Some of the strongest disinfectants are referred to as hospital-grade. Healthcare settings are high risk locations for bacteria and viruses that can cause serious healthcare associated infections (HAIs).

The high concentration of very ill and elderly people who are often immune compromised make healthcare settings high risk locations for superbugs that are resistant to standard antibiotics.

Examples of superbugs are:

  • Methicillin resistant Staphylococcus aureus – known as ‘golden staph’ or MRSA
  • Vancomycin resistant Enterococcus – also referred to as VRE
  • Carbapenemase-producing Enterobacteriaceae – also referred to as CPE. 

These superbugs require the highest grade of disinfectant to be used to clean hard surfaces. Healthcare staff also need to use hand sanitisers or soap and water before treating each patient as staff can transfer an infection from one patient to the next on their hands.

Chlor-Clean is a hospital grade disinfectant that’s used in many healthcare settings around Australia. It’s an effective two in one cleaner and disinfectant saving time and money. With Chlor Clean, there’s no need to complete a three-stage process of cleaning the surface with a detergent then washing it off with water before using a chlorine disinfectant.

TGA Regulation

In Australia, a disinfectant or antiseptic used in some settings requires approval from the Therapeutic Goods Administration (TGA).

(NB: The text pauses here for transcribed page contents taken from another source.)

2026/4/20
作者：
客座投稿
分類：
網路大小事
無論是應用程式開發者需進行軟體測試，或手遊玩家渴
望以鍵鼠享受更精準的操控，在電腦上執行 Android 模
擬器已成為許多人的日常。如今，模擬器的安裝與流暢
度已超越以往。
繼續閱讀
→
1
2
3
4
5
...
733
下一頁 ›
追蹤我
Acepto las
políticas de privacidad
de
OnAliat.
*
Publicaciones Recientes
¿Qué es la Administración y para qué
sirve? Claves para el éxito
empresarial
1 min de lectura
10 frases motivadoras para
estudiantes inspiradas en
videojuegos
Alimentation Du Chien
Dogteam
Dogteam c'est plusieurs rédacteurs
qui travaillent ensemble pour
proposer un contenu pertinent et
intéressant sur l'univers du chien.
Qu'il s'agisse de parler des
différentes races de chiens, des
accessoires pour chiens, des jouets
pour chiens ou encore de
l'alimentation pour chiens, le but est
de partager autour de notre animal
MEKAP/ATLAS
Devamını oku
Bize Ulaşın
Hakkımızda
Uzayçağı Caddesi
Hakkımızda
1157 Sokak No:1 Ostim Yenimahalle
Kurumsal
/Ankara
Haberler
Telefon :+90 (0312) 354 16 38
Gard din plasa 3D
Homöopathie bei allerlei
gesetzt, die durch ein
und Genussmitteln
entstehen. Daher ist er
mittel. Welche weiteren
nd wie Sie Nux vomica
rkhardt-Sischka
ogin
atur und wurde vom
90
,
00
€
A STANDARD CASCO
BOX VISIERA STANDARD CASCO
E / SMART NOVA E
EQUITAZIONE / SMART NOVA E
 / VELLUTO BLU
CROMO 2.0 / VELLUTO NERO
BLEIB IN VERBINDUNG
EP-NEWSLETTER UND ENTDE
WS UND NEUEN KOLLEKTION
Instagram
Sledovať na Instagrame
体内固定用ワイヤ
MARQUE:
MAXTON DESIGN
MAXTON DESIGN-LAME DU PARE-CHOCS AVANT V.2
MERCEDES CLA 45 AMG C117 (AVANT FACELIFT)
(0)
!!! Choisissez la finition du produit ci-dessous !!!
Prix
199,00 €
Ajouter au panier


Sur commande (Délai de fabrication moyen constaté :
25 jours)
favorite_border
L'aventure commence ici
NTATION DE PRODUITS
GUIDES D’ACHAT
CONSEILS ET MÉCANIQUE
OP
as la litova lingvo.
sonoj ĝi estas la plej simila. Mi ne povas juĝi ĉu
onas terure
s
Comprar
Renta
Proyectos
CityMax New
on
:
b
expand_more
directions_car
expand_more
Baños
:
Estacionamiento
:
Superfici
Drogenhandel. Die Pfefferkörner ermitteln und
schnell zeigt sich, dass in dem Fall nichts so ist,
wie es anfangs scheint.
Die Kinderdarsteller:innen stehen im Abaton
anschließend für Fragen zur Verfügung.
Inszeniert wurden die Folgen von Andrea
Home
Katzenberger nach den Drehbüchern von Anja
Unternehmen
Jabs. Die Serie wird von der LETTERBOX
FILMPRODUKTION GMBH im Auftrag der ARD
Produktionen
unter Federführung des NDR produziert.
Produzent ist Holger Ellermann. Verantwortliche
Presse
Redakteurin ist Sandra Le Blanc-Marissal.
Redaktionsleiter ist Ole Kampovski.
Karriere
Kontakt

Consumer cleaners and sanitisers aren’t regulated by the TGA. Products such as skin antiseptics including alcohol swabs and cleaning products that are intended for use on medical devices must be included in the Australian Register of Therapeutic Goods.  Hospital grade or household/commercial grade disinfectant liquids, sprays, wipes, sponges and aerosols that make claims to kill microorganisms must meet regulatory requirements and be included on the Australian Register of Therapeutic Goods.

Using Disinfectant and Antiseptics

It’s important that everyone who uses a disinfectant reads the label, so they know how to use it correctly. The label advises the consumer of the type of surfaces it may be used on, advice on pre-cleaning the surface, if any dilution is required, how to apply the product and how long the product needs to sit on a surface to kill the microorganisms.

Read the label of antiseptic products before applying to the skin to ensure it’s suitable. Don’t use an antiseptic for longer than a week or long-term. Antiseptics aren’t suitable for large wounds or burns, an area of the skin which has a foreign object, eye infection or an animal bite or scratch. Seek medical treatment instead.